Given two positive real sequences $(U_n)$ and $(V_n)$ with $(V_n)>0$ and two fixed real numbers $a$ and $b$, is it true that if $\underset{n \rightarrow +\infty}{\lim \sup} \text{ }\frac{U_n}{V_n} \leq a$ and $\underset{n \rightarrow +\infty}{\lim \inf} \text{ }\frac{U_n}{V_n} \geq b$, then $U_n=\Theta\left ( V_n \right )$ (i.e. $\exists k_{1}>0 \exists k_{2}>0\;\exists n_{0}\;\forall n>n_{0} : {\displaystyle k_{1}\cdot V_n\leq U_n\leq k_{2}\cdot V_n}$) ?
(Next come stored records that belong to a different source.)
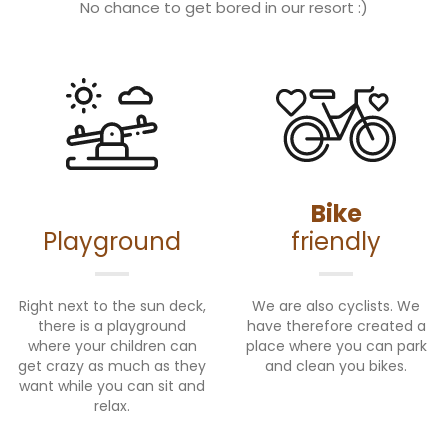
No chance to get bored in our resort :)
Bike
Playground
friendly
Right next to the sun deck,
We are also cyclists. We
there is a playground
have therefore created a
where your children can
place where you can park
get crazy as much as they
and clean you bikes.
want while you can sit and
relax.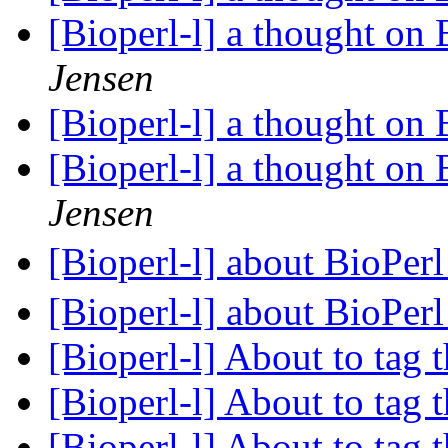
[Bioperl-l] a thought on
Jensen
[Bioperl-l] a thought on
[Bioperl-l] a thought on
Jensen
[Bioperl-l] about BioPe
[Bioperl-l] about BioPe
[Bioperl-l] About to tag t
[Bioperl-l] About to tag t
[Bioperl-l] About to tag t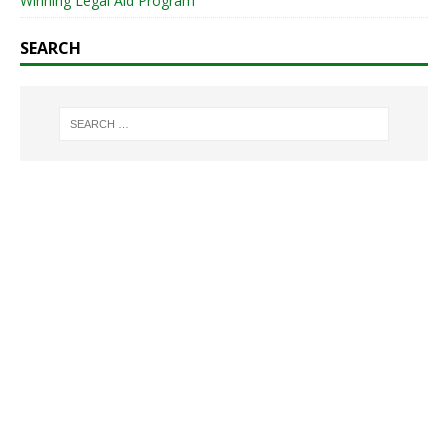
Winning Legal Aid Program
SEARCH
I feel like it is but I'm unsure how to prove it
EDIT : It's not true, thanks drhab. The thing that I am trying to do is to study the growth of a nonnegative real sequence $(R_n)$ that verifies $R_n<=A\ln n + B$ for some $A,B>0$ and $\lim \inf \frac{R_n}{\ln n} \geq C$ for some $C \geq 0$. Is there any way I could compare asymptotically $R_n$ to $\ln n$ with this information ?
Let $V_{n}=1$.
Let $U_{n}=1$ if $n$ is odd and $U_{n}=\frac{1}{n}$ otherwise.
Then $0=\liminf\frac{U_{n}}{V_{n}}<\limsup\frac{U_{n}}{V_{n}}=1$
But $\forall n>n_{0}\left[k_{1}\leq U_{n}\right]$ implies that $k_{1}\leq0$.